Despite his label, Young considers himself more of a traditional quarterback.
“People in the (NFL), the Lamar Jacksons, Kyler Murrays, the Baker Mayfields, people like that are really pushing the envelope of what dual-threat means,” Young said in a 2019 interview with USA Today High School Sports. “People think a dual-threat is someone who can, a running back that can throw a little bit … but really dual-threat should mean, and it does mean in my mind, someone who has the ability that can really do both as far as extending plays and run the ball but is still a passer.”
Young comes from a school with an impressive QB lineage
Young’s was a prolific high school career: Per his Alabama football bio, he threw for 13,250 yards and 152 touchdowns (to just 18 interceptions) and rushed for 1,084 rushing yards and 26 more scores, accounting for 178 career high school touchdowns. Tagovailoa had 8,158 passing yards and 84 touchdowns at Saint Louis School (Honolulu), adding 1,727 rushing yards and 27 touchdowns for 111 high school touchdowns.
That Young could put together that stat line is impressive. That he could do that at Mater Dei High School (Santa Ana, Calif.) makes it astounding. The school has been a quarterback factory, producing such talents as Todd Marinovich, Matt Leinart, Matt Barkley, John Huarte and JT Daniels.

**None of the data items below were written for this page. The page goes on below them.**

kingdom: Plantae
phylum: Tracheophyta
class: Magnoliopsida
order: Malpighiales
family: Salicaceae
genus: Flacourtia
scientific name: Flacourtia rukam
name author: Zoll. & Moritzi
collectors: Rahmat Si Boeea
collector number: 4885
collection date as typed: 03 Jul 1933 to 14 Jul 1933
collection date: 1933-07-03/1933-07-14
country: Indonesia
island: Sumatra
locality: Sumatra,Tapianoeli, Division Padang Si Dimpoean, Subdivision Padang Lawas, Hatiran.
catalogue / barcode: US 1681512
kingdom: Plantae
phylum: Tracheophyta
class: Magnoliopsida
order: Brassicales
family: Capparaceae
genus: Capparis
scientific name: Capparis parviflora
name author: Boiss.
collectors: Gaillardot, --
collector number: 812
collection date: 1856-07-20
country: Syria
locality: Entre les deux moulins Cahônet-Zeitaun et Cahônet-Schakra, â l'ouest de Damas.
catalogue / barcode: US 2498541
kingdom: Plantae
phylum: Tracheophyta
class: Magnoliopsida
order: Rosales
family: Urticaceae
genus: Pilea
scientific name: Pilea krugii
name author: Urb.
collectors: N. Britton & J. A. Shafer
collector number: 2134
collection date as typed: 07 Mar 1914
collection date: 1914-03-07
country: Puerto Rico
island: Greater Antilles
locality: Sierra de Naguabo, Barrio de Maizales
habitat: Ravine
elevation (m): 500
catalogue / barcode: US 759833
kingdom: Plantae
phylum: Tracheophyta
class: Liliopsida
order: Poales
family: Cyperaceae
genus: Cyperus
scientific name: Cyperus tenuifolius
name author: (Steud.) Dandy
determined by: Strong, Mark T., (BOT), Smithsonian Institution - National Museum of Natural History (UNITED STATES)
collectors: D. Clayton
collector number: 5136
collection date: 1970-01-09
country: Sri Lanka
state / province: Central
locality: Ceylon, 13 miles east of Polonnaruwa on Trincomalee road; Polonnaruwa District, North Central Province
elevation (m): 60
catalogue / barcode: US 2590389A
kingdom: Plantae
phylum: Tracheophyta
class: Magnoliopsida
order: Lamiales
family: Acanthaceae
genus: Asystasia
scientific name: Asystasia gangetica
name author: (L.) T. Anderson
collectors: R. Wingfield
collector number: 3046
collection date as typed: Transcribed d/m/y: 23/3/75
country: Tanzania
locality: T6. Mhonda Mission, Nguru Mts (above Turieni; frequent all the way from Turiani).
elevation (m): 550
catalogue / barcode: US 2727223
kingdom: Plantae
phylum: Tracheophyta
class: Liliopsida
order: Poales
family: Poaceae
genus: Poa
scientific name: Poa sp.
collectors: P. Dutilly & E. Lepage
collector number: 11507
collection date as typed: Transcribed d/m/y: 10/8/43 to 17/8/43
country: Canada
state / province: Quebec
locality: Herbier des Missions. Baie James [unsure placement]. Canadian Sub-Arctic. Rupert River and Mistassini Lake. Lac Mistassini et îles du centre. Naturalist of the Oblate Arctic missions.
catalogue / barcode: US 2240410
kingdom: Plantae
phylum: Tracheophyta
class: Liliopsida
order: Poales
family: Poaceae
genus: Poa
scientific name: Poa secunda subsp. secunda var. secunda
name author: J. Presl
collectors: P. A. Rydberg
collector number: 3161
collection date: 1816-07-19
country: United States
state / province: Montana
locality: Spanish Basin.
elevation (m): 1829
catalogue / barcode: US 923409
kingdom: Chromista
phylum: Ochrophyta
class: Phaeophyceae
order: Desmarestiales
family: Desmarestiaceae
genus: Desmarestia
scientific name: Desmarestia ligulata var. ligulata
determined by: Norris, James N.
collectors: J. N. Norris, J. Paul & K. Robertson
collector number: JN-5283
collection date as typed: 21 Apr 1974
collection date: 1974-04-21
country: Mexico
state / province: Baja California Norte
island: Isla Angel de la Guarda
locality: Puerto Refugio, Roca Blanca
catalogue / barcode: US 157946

Among that group, Young ranks first all time in passing yards, completion percentage (70.6) and second in passing touchdowns.
He played against the country’s top high school talent
Young played some of the nation’s top teams — and defenses — at Mater Dei. The 2020 MVP of the Army All-American Bowl played such teams as Centennial (Peoria, Ariz.) and St. Frances Academy (Baltimore).
That includes one future Clemson commit in D.J. Uiagalelei, who faced off against Young in the 2019 California Interscholastic Federation-Southern Section Division 1 championship game. In that game, Uiagalelei led St. John Bosco (Bellflower, Calif.) from a 28-5 deficit to a 39-34 win over Mater Dei. Young threw for 405 yards and five touchdowns in that game, but also a season-high three interceptions and a fumble at the end of the game.
Can we expect those two to face off a couple times in college?
Young nearly committed to USC
Mater Dei has been a longtime funnel of quarterbacks to the Trojans program; it was nearly the same for Young, who was a USC commit for 14 months before flipping his commitment to Alabama in September 2019. He was staunch in his commitment to the Tide once he flipped, and remains an enticing piece to the team’s offensive future.